City The Pizza Menace
This week, as part of the Stranger’s ongoing coverage of Mayor Greg Nickels’s crackdown on nightlife, I wrote about an Alki restaurant called Slices Pizza, whose liquor license application the city has opposed because some residents fear it will lead to public drunkenness, noise, litter and underage drinking. Slices owner Patrick Henley, seeming bemused by the imbroglio, told me, “It seemed pretty basic for a pizzeria to get a beer and wine license.” Nonetheless, the city has asked that Henley and Slices co-owner Tom Lin sign a “good-neighbor agreement” agreeing to certain conditions (typical good-neighbor requirements: no noise, no litter, extra security, no outdoor seating) before it will relinquish its objections.

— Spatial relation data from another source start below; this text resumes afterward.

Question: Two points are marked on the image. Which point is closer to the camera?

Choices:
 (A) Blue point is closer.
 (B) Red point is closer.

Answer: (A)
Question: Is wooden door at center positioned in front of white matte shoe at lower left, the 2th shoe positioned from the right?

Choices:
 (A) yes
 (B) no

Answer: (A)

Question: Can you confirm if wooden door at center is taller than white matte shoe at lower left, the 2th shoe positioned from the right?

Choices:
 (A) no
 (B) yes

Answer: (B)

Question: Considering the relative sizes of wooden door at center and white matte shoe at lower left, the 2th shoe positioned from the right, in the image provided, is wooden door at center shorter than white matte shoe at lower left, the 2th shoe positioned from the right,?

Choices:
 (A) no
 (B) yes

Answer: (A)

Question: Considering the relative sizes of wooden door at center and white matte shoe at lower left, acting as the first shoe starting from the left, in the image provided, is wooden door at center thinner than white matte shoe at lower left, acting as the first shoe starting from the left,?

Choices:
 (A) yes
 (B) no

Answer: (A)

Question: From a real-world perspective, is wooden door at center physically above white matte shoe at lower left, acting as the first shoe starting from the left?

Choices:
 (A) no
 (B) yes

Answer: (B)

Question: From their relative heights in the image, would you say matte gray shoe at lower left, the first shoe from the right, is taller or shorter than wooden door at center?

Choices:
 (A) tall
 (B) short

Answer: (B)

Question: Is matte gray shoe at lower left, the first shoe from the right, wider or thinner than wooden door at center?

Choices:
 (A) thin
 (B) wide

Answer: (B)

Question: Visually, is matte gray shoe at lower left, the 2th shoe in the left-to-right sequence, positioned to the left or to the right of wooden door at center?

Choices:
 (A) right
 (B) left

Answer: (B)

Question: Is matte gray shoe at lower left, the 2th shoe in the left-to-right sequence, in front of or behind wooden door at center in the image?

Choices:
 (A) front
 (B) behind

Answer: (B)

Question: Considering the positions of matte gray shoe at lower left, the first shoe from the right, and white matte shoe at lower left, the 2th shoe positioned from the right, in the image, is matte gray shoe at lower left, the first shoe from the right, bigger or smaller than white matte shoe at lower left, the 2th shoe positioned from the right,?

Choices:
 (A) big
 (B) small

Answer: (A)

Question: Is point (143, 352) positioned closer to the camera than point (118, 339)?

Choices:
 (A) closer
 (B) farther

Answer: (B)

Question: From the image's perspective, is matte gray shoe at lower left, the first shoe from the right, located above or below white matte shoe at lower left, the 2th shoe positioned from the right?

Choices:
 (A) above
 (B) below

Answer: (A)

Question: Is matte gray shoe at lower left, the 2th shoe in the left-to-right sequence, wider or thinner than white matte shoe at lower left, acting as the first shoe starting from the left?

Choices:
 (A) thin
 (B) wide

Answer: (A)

Curious about why the city would view a tiny pizza joint as such a clear and present danger to the West Seattle beachfront strip, Stranger news editor Josh Feit and I ventured out to Slices on a recent weekday night.
Unfortunately, the tiny shack, which also boasts a postage-stamp front yard (from which the city believes patrons will be tempted to pass beer and wine to people on the sidewalk) was closed at 9pm. But we took some pictures (sorry they’re tiny; blame my camera phone):
As you can see (or not), Slices is basically a tiny shack with a single counter, a couple of seats inside, and a tiny front yard. The idea that it would somehow turn into a “beer garden” after hours (meaning when? between 8 and 10, when Slices closes?) is pretty tough to swallow.
(City Attorney Tom Carr says the city negotiated a good-neighbor agreement, which centered on “an assurance that they would monitor the front yard” for illegal activity, with the pizza joint, but Slices ultimately refused to sign. He also says Slices could always decide to extend its hours, serving the late-night beachgoing crowd until well into the evening if they wanted to. However, he adds, “I’m not saying it’s a bad thing, serving pizza and beer. I’ll probably go there myself.”)
Of course, if people really had their heart set on handing booze to passing minors while munching a slice of pizza, they could always go down the street to Christo’s, where Josh and I enjoyed a Greek special (feta, Kalamata olives, and spinach) while drinking wine (me) and a frou-frou mixed cocktail called an Orange Crush (Josh).
The good neighbor agreement should also require them to serve lo-fat pizzas, the city's rational basis being to keep spandex-clad chubbies off the beach.